Code §§ 133.305, 133.307 (2009). Texas Mutual requested a hearing before the State Office of Administrative Hearings
(SOAH). See Act of May 3, 1995, 74th Leg., R.S., ch. 980, § 1.43, 1995 Tex. Gen. Laws 4912, 4923
(eff. Sept. 1, 1995) (providing for contested-case hearing before SOAH); Act of May 29, 2005,
79th Leg., R.S., ch. 265, § 3.245, 2005 Tex. Gen. Laws 553, 554 (eff. Sept. 1, 2005) (repealing
contested-case hearing provision); see also Act of May 18, 2007, 80th Leg., R.S., ch. 1007, § 2,
2007 Tex. Gen. Laws 3525, 3525 (eff. Sept. 1, 2007) (again providing for a SOAH contested-case hearing). The administrative law judge (ALJ) found that in 1998, the Texas Board of
Chiropractic Examiners (TBCE), the agency that licenses and regulates chiropractors, had "ruled
that performance by a chiropractor of a needle EMG for the purposes of analyzing, examining,
or evaluating the biomechanical condition of the spine and musculoskeletal system, was within
the scope of the Texas Chiropractic Act," (4) that the procedures Stelzer had administered "were for
the purposes of diagnosing Claimant's condition and were requested by Claimant's treating doctor,"
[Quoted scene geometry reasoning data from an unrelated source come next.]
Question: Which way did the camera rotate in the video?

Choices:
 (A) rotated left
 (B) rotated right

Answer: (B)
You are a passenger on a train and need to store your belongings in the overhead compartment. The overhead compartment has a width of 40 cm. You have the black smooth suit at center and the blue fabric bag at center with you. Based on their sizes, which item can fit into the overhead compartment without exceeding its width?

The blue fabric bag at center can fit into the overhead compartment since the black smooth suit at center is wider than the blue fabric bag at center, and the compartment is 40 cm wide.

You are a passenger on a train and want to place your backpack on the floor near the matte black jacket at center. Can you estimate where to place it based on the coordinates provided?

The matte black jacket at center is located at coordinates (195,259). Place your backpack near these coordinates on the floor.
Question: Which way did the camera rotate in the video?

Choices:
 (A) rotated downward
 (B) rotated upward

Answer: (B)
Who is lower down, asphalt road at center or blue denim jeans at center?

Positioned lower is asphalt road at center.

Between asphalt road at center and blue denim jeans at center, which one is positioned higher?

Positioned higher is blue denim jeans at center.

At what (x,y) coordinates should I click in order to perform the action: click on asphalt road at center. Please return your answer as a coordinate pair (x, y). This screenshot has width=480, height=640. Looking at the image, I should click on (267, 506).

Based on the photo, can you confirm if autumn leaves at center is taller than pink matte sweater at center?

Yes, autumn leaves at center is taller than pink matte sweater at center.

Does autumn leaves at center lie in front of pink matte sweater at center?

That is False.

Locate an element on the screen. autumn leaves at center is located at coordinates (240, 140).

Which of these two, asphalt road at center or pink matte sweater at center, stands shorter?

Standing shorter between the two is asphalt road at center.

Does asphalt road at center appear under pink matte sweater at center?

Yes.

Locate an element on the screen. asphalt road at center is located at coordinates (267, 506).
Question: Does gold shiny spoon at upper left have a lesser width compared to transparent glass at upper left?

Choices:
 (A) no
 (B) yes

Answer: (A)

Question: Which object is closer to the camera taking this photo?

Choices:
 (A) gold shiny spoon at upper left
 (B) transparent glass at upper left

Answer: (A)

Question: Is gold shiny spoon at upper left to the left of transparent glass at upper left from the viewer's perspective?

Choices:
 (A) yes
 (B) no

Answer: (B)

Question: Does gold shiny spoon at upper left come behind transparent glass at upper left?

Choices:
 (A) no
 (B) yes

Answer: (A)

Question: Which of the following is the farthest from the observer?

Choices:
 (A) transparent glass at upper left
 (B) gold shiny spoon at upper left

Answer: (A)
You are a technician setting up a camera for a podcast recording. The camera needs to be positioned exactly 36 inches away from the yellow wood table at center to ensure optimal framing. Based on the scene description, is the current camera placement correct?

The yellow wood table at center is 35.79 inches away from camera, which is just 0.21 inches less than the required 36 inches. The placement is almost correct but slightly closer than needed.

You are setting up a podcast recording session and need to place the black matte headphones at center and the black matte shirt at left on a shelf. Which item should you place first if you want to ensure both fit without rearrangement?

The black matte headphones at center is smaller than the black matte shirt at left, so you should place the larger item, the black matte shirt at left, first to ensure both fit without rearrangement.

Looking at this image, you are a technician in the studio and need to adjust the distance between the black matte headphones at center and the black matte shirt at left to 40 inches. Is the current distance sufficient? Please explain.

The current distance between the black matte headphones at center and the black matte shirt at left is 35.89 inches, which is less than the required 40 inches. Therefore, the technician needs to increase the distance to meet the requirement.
and that Stelzer "was acting within the scope of his practice as defined by the TBCE." The ALJ
concluded that Texas Mutual had failed to meet its burden of proving that Stelzer had "acted outside
the scope of practice for chiropractors, as the Texas Board of Chiropractic Examiners (TCBE) has
interpreted the Texas Occupation Code, ch. 201, or its predecessor, the Texas Chiropractic Act," or
that Stelzer "provided services outside the scope of practice rules applicable to treatment of injured
workers, as governed by the 1996 Medical Fee Guidelines, 28 Tex. Admin. Code § 134.201." The
ALJ ordered that Texas Mutual reimburse Dr. Stelzer for the procedure. Texas Mutual then sought
judicial review in the district court, which affirmed the ALJ's decision. This appeal followed. In a single issue, Texas Mutual argues that the Commission's order must be reversed
because "[e]very applicable principle of statutory construction . . . demonstrate[s] that Needle EMG
is outside the statutorily authorized scope of practice of chiropractors." It observes that both the
attorney general and a different SOAH ALJ have reached that conclusion. (5) Texas Mutual also
asserts the 1998 TBCE "ruling" on which the Commission relied was incorrect, was beyond the
TBCE's statutory authority, and was a void improper rulemaking. Further, Texas Mutual disputes
the notion, reflected in the ALJ's ruling, that the 1996 MFGs required or allowed the Commission
to defer to the scope-of-practice determinations of other licensing boards and complains of the "the
refusal of the TWCC, the SOAH ALJ and the trial court to consider and decide the [scope-of-practice] issue." Dr. Stelzer and the Commission respond that the ALJ and the district court
acted properly by deferring to the TBCE's scope-of-practice determination in applying the
Medical Fee Guidelines. The Commission asserts that "the 1996 Medical Fee Guideline requires
the [Commission] to defer to another agency's clear announcement on a scope of practice issue
(unless the announcement is patently illegal, of course)." The Commission reasons: To require the [Commission] to second-guess another agency's scope of practice rule
where that rule is not patently invalid or illegal would lead to confusion among health
care providers and the undesirable result of having an agency opine on matters
outside of its primary jurisdiction. We defer to an agency's interpretation of its own rules unless that interpretation is plainly erroneous
or inconsistent with the text of the rule or underlying statute. See Public Util. Comm'n v. Gulf States
Util. Co., 809 S.W.2d 201, 207 (Tex. 1991); Tennessee Gas Pipeline Co. v. Rylander, 80 S.W.3d
200, 203 (Tex. App.--Austin 2002, pet. denied). As the Commission observes, neither the text of
the MFG nor the labor code speaks to whether or how it should resolve scope-of-practice disputes
that arise in the context of medical fee disputes.